Many parents and retirees will one day face the dilemma of what to do with the family home once their children have grown and left the nest. Often parents are left with a home and section that caters to a larger family lifestyle than what they now require. It must eventually be weighed up if the family home should be put up for sale to allow for the purchase of a smaller, lower maintenance abode more suitable for a relaxed retirement, or if, in some cases, the family home can be updated to accommodate a smaller scale of living. If the decision to sell seems more practical, as it does for many and most empty-nesters, there are some keys aspects you should consider to future-proof your home for its eventual sale. 

Dealing with clutter

Clutter is something to combat early. When your children fly the nest, get them to take as much of their sporting equipment, hordes of clothing and general knick-knacks with them as possible. Utilise the existing storage in your family home and try to avoid turning the spare bedrooms into storage rooms. When you sell your property, you want to showcase the inviting family home that it is. You will also want to minimise the amount of clutter you need to pack and sort through when the time comes to relocate. 

Practical versus personal design

If you are going to sell, it pays not to indulge those wild design fantasies you’ve had of a room with three different feature walls in various patterns and colours. Over-personalising a space can be off-putting for buyers who are trying to envision a home they can make their own. Therefore, if some rooms require a touch up of paint or wallpaper to make them more presentable, opt for simple as opposed to strong colour and design choices.

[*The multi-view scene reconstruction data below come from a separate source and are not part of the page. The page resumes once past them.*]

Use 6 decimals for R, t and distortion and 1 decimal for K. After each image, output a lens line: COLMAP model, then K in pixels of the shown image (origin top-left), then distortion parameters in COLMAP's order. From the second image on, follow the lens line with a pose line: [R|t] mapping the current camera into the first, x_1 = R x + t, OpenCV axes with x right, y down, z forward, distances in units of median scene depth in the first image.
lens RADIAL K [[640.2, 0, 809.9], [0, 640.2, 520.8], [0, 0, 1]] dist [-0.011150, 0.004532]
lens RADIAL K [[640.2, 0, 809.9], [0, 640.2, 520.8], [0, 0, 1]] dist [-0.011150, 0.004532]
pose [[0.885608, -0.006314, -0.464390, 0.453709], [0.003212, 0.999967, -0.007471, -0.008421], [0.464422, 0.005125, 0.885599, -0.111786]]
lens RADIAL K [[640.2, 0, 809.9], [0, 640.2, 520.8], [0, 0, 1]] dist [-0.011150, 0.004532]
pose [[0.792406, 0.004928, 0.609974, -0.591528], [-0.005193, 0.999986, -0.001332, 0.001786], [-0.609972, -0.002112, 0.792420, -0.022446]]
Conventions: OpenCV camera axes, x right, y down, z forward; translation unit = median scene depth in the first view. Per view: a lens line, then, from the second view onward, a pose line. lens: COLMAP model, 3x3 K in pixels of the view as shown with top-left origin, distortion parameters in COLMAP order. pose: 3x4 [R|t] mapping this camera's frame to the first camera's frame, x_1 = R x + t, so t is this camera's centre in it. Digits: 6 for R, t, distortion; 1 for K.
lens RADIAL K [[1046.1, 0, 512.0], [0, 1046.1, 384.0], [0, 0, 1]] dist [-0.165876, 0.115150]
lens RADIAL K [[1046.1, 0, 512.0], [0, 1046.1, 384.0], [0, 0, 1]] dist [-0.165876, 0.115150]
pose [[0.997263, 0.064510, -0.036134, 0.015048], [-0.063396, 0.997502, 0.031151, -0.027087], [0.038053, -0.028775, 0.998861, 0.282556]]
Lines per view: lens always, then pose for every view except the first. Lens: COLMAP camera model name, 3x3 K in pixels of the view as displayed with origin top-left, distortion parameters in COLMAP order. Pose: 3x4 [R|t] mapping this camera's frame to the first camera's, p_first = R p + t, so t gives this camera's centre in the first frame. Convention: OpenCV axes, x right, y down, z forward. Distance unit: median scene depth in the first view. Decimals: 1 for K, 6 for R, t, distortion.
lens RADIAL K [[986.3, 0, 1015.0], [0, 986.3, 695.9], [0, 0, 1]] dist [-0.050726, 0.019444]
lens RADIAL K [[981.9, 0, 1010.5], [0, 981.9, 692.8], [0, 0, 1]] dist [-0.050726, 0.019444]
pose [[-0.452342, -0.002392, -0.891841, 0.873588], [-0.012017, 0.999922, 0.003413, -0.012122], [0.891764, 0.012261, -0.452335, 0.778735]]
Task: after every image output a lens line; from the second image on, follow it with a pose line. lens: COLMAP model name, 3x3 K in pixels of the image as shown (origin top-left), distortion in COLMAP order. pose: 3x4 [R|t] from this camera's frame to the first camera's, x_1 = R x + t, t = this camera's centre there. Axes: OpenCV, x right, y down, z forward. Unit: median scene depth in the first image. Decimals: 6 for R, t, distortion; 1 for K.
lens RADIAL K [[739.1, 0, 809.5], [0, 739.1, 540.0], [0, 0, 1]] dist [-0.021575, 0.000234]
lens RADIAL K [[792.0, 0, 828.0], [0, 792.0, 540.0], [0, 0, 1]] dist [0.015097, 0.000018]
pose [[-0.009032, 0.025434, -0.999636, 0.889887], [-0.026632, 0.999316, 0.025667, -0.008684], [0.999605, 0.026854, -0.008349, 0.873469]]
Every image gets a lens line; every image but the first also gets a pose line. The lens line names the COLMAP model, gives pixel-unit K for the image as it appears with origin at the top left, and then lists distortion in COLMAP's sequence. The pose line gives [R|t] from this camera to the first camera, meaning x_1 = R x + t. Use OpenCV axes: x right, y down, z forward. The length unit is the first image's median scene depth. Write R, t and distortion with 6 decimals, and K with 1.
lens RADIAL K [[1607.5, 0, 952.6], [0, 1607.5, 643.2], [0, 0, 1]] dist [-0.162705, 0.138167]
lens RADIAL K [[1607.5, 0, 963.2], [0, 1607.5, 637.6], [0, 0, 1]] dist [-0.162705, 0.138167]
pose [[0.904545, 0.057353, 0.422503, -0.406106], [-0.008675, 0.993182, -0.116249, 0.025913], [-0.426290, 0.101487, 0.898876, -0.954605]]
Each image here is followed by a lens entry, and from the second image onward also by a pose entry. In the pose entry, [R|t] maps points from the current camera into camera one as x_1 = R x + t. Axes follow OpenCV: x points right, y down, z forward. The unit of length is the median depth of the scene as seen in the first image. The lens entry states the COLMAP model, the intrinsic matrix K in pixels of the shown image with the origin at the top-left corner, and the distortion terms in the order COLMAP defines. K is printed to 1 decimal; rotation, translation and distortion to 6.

Change old or damaged appliances for energy efficient alternatives

Energy efficiency is a hot topic and a valid area of concern for buyers. Heating, cooling and ventilation systems that are old and outdated can end up costing a fortune in power if they don’t run efficiently. It’s a good idea to remove or replace old and ineffective appliances with smart systems such as heat pumps and HRV. Not only are these attractive features for prospective buyers, its equally beneficial in long-term savings should you choose to permanently reside in the family home.  

Remediate issues and get outstanding consents

If you have a problem area in your house that doesn’t require a large scale renovation to fix, it’s a good idea to remediate the issue before going to market, so that it can’t be used in the buyers favour to lessen the value of the property. For example if the bathroom is original from an older home, and there are some damaged tiles and a leaky tap, it works in your favour to do a basic revamp and make the home move-in ready. With that said, you don’t want to be over-capitalising with a full upgrade featuring all the bells and whistles of your dream bathroom, only to sell it on for someone else to enjoy. 

If there are outstanding consents on things such as additions, fences/walls, sheds, decks etc, it is important to obtain consent or a certificate of acceptance before hitting the market.  

Do you have the option of making your family home suitable for retirement? 

Depending on your property you may find that you can adapt your empty nest to be a suitable retirement abode. Perhaps this is an area of unkempt garden that you could pave and turn in to extra parking for the motorhome? Or maybe there is an area of your home you could isolate completely for short or long term letting. In addition to changing out old and inefficient heating and ventilation systems for ones that are more economical, the other main areas to focus on for down-scaling your family-sized lifestyle are reducing maintenance and using storage space effectively.